* TEXTO CITADO
:::

1. ÓRDENES,
COSTUMBRES Y CAPRICHOS
Te recuerdo brevemente donde estamos. Queda claro que hay cosas que nos convienen para vivir y otras no, pero no siempre está claro qué cosas son las que nos convienen. Aunque no podamos elegir lo que nos pasa, podemos en cambio elegir lo que hacer frente a lo que nos pasa. Modestia aparte, nuestro caso se parece más al de Héctor que al de las beneméritas termitas… Cuando vamos a hacer algo, lo hacemos porque preferimos hacer eso a hacer otra cosa, o porque preferimos hacerlo a no hacerlo. ¿Resulta entonces que hacemos siempre lo que queremos? Hombre, no tanto. A veces las circunstancias nos imponen elegir entre dos opciones que no hemos elegido: vamos, que hay ocasiones en que elegimos aunque preferiríamos no tener que elegir.
Uno de los primeros filósofos que
se ocupó de estas cuestiones, Aristóteles, imaginó el siguiente ejemplo. Un
barco lleva una importante carga de un puerto a otro. A medio trayecto, le
sorprende una tremenda tempestad. Parece que la única forma de salvar el barco
y la tripulación es arrojar por la borda el cargamento, que además de
importante es pesado. El capitán del navío se plantea el problema siguiente: «¿Debo
tirar la mercancía o arriesgarme a capear el temporal con ella en la bodega,
esperando que el tiempo mejore o que la nave resista?» Desde luego, si arroja
el cargamento lo hará porque prefiere hacer eso a afrontar el riesgo, pero
sería injusto decir sin más que quiere tirarlo. Lo que de veras quiere es
llegar a puerto con su barco, su tripulación y su mercancía: eso es lo que más
le conviene. Sin embargo, dadas las borrascosas circunstancias, prefiere salvar
su vida y la de su tripulación a salvar la carga, por preciosa que sea. ¡Ojalá
no se hubiera levantado la maldita tormenta! Pero la tormenta no puede
elegirla, es cosa que se le impone, cosa que le pasa, quiera o no; lo que en
cambio puede elegir es el comportamiento a seguir en el peligro que le amenaza.
Si tira el cargamento por la borda lo hace porque quiere… y a la vez sin
querer. Quiere vivir, salvarse y salvar a los hombres que dependen de él,
salvar su barco; pero no quisiera quedarse sin la carga ni el provecho que
representa, por lo que no se desprende de ella sino muy a regañadientes.
Preferiría sin duda no verse en el trance de tener que escoger entre la pérdida
de sus bienes y la pérdida de su vida. Sin embargo, no queda más remedio y debe
decidirse: elegirá lo que quiera más, lo que crea más conveniente. Podríamos
decir que es libre porque no le queda otro remedio que serlo, libre de optar en
circunstancias que él no ha elegido padecer.

:::

* OBJETIVO DE LA TAREA
Extraiga literalmente del texto sobre la libertad de elegir el pasaje comprendido entre "Si tira el cargamento" y "muy a regañadientes.", ambos incluidos.

* MATERIAL PROPORCIONADO
:::

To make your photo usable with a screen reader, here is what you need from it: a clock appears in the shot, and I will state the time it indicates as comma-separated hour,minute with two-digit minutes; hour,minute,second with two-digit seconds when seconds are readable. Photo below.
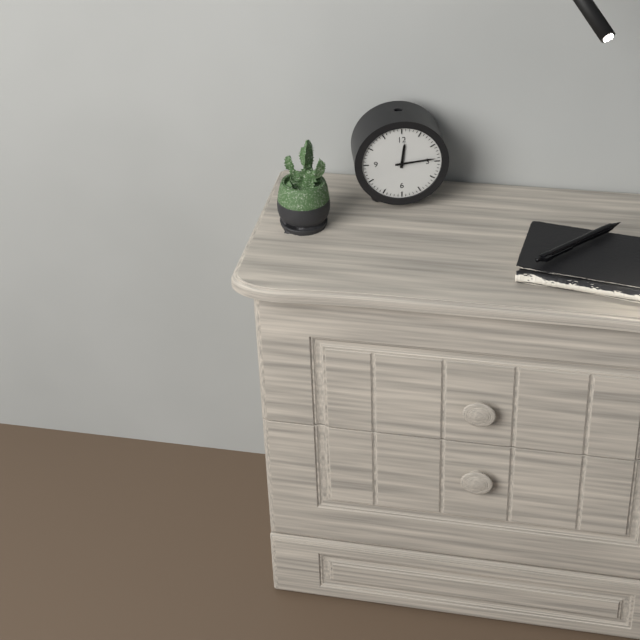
12,14
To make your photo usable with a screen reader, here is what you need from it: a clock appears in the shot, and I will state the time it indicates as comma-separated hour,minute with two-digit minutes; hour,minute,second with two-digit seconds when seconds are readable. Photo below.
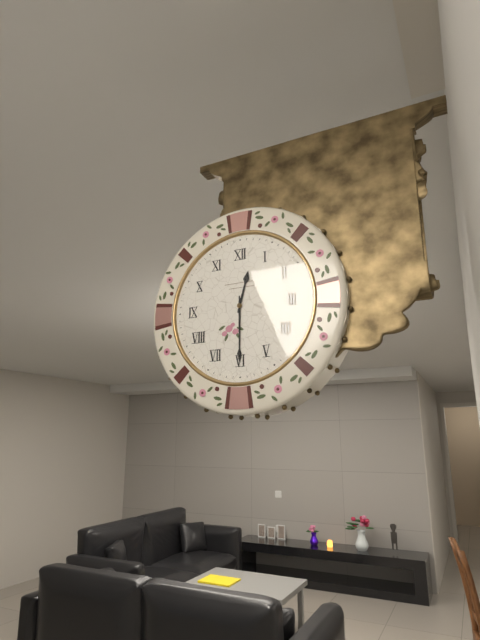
12,30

:::

* SOLUCIÓN DEL PROBLEMA
Si tira el cargamento por la borda lo hace porque quiere… y a la vez sin
querer. Quiere vivir, salvarse y salvar a los hombres que dependen de él,
salvar su barco; pero no quisiera quedarse sin la carga ni el provecho que
representa, por lo que no se desprende de ella sino muy a regañadientes.